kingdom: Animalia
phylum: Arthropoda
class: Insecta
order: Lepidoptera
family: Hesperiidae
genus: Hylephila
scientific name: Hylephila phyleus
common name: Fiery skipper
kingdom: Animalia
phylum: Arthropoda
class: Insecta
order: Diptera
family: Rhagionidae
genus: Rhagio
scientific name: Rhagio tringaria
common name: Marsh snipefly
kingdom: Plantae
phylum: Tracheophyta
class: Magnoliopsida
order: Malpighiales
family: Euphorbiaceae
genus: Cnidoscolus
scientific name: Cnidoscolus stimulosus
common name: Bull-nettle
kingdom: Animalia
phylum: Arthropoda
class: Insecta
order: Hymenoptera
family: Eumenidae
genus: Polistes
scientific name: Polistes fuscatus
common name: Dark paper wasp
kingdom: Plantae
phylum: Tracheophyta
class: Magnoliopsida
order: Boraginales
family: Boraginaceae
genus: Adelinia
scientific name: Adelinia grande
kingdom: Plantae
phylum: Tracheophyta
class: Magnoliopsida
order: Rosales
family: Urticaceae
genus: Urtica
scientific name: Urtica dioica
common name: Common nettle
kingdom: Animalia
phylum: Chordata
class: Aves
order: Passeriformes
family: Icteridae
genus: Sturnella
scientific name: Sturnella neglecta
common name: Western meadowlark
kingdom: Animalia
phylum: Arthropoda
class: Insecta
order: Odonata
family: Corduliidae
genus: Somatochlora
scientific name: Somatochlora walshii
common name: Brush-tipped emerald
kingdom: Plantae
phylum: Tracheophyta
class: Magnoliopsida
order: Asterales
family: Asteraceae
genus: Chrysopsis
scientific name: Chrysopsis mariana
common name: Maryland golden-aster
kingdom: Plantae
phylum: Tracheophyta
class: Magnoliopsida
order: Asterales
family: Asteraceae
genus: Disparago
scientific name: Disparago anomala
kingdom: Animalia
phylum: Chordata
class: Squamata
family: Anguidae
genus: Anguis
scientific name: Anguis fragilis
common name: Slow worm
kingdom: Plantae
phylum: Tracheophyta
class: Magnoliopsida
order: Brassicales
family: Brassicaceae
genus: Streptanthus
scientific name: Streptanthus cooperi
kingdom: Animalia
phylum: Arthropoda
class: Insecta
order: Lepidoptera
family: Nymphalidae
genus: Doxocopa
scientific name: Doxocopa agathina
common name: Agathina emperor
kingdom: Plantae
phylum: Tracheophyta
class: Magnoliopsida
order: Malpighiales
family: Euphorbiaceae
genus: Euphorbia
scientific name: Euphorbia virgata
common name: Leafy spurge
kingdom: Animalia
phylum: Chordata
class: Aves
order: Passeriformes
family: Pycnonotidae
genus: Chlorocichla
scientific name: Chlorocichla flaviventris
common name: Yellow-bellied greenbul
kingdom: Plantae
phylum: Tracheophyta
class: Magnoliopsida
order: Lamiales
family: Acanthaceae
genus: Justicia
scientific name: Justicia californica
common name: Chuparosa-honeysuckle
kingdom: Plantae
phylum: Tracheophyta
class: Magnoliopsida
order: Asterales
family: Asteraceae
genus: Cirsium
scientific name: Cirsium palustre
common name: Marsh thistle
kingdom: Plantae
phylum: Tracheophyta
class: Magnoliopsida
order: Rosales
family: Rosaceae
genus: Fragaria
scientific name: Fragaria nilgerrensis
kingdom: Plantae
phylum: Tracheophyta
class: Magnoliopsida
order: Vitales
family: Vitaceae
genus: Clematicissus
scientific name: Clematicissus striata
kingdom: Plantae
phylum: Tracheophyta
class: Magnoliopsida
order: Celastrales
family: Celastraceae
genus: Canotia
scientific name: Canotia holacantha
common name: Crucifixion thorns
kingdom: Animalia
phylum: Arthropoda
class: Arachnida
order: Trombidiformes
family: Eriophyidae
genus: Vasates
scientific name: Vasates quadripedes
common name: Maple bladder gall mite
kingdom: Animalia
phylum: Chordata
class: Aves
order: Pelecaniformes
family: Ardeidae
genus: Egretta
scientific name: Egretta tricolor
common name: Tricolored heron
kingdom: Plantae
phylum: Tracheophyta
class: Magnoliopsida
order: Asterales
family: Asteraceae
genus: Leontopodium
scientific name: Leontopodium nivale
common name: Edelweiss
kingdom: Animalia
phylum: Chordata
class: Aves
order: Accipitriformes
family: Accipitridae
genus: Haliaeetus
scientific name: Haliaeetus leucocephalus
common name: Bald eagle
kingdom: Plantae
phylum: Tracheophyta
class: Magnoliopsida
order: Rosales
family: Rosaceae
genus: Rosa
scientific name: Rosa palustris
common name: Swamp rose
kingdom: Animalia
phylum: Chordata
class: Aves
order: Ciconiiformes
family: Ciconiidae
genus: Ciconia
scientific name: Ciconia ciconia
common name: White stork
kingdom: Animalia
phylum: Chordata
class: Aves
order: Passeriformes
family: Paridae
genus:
══════════════════════════════
● **PROBLEM TO WORK ON**: Rewrite every line of the entries, changing "common name" to "vernacular name" wherever it appears and keeping the rest as it is.

● **ANSWER FOR THIS EXERCISE**:
kingdom: Animalia
phylum: Arthropoda
class: Insecta
order: Lepidoptera
family: Hesperiidae
genus: Hylephila
scientific name: Hylephila phyleus
vernacular name: Fiery skipper
kingdom: Animalia
phylum: Arthropoda
class: Insecta
order: Diptera
family: Rhagionidae
genus: Rhagio
scientific name: Rhagio tringaria
vernacular name: Marsh snipefly
kingdom: Plantae
phylum: Tracheophyta
class: Magnoliopsida
order: Malpighiales
family: Euphorbiaceae
genus: Cnidoscolus
scientific name: Cnidoscolus stimulosus
vernacular name: Bull-nettle
kingdom: Animalia
phylum: Arthropoda
class: Insecta
order: Hymenoptera
family: Eumenidae
genus: Polistes
scientific name: Polistes fuscatus
vernacular name: Dark paper wasp
kingdom: Plantae
phylum: Tracheophyta
class: Magnoliopsida
order: Boraginales
family: Boraginaceae
genus: Adelinia
scientific name: Adelinia grande
kingdom: Plantae
phylum: Tracheophyta
class: Magnoliopsida
order: Rosales
family: Urticaceae
genus: Urtica
scientific name: Urtica dioica
vernacular name: Common nettle
kingdom: Animalia
phylum: Chordata
class: Aves
order: Passeriformes
family: Icteridae
genus: Sturnella
scientific name: Sturnella neglecta
vernacular name: Western meadowlark
kingdom: Animalia
phylum: Arthropoda
class: Insecta
order: Odonata
family: Corduliidae
genus: Somatochlora
scientific name: Somatochlora walshii
vernacular name: Brush-tipped emerald
kingdom: Plantae
phylum: Tracheophyta
class: Magnoliopsida
order: Asterales
family: Asteraceae
genus: Chrysopsis
scientific name: Chrysopsis mariana
vernacular name: Maryland golden-aster
kingdom: Plantae
phylum: Tracheophyta
class: Magnoliopsida
order: Asterales
family: Asteraceae
genus: Disparago
scientific name: Disparago anomala
kingdom: Animalia
phylum: Chordata
class: Squamata
family: Anguidae
genus: Anguis
scientific name: Anguis fragilis
vernacular name: Slow worm
kingdom: Plantae
phylum: Tracheophyta
class: Magnoliopsida
order: Brassicales
family: Brassicaceae
genus: Streptanthus
scientific name: Streptanthus cooperi
kingdom: Animalia
phylum: Arthropoda
class: Insecta
order: Lepidoptera
family: Nymphalidae
genus: Doxocopa
scientific name: Doxocopa agathina
vernacular name: Agathina emperor
kingdom: Plantae
phylum: Tracheophyta
class: Magnoliopsida
order: Malpighiales
family: Euphorbiaceae
genus: Euphorbia
scientific name: Euphorbia virgata
vernacular name: Leafy spurge
kingdom: Animalia
phylum: Chordata
class: Aves
order: Passeriformes
family: Pycnonotidae
genus: Chlorocichla
scientific name: Chlorocichla flaviventris
vernacular name: Yellow-bellied greenbul
kingdom: Plantae
phylum: Tracheophyta
class: Magnoliopsida
order: Lamiales
family: Acanthaceae
genus: Justicia
scientific name: Justicia californica
vernacular name: Chuparosa-honeysuckle
kingdom: Plantae
phylum: Tracheophyta
class: Magnoliopsida
order: Asterales
family: Asteraceae
genus: Cirsium
scientific name: Cirsium palustre
vernacular name: Marsh thistle
kingdom: Plantae
phylum: Tracheophyta
class: Magnoliopsida
order: Rosales
family: Rosaceae
genus: Fragaria
scientific name: Fragaria nilgerrensis
kingdom: Plantae
phylum: Tracheophyta
class: Magnoliopsida
order: Vitales
family: Vitaceae
genus: Clematicissus
scientific name: Clematicissus striata
kingdom: Plantae
phylum: Tracheophyta
class: Magnoliopsida
order: Celastrales
family: Celastraceae
genus: Canotia
scientific name: Canotia holacantha
vernacular name: Crucifixion thorns
kingdom: Animalia
phylum: Arthropoda
class: Arachnida
order: Trombidiformes
family: Eriophyidae
genus: Vasates
scientific name: Vasates quadripedes
vernacular name: Maple bladder gall mite
kingdom: Animalia
phylum: Chordata
class: Aves
order: Pelecaniformes
family: Ardeidae
genus: Egretta
scientific name: Egretta tricolor
vernacular name: Tricolored heron
kingdom: Plantae
phylum: Tracheophyta
class: Magnoliopsida
order: Asterales
family: Asteraceae
genus: Leontopodium
scientific name: Leontopodium nivale
vernacular name: Edelweiss
kingdom: Animalia
phylum: Chordata
class: Aves
order: Accipitriformes
family: Accipitridae
genus: Haliaeetus
scientific name: Haliaeetus leucocephalus
vernacular name: Bald eagle
kingdom: Plantae
phylum: Tracheophyta
class: Magnoliopsida
order: Rosales
family: Rosaceae
genus: Rosa
scientific name: Rosa palustris
vernacular name: Swamp rose
kingdom: Animalia
phylum: Chordata
class: Aves
order: Ciconiiformes
family: Ciconiidae
genus: Ciconia
scientific name: Ciconia ciconia
vernacular name: White stork
kingdom: Animalia
phylum: Chordata
class: Aves
order: Passeriformes
family: Paridae
genus:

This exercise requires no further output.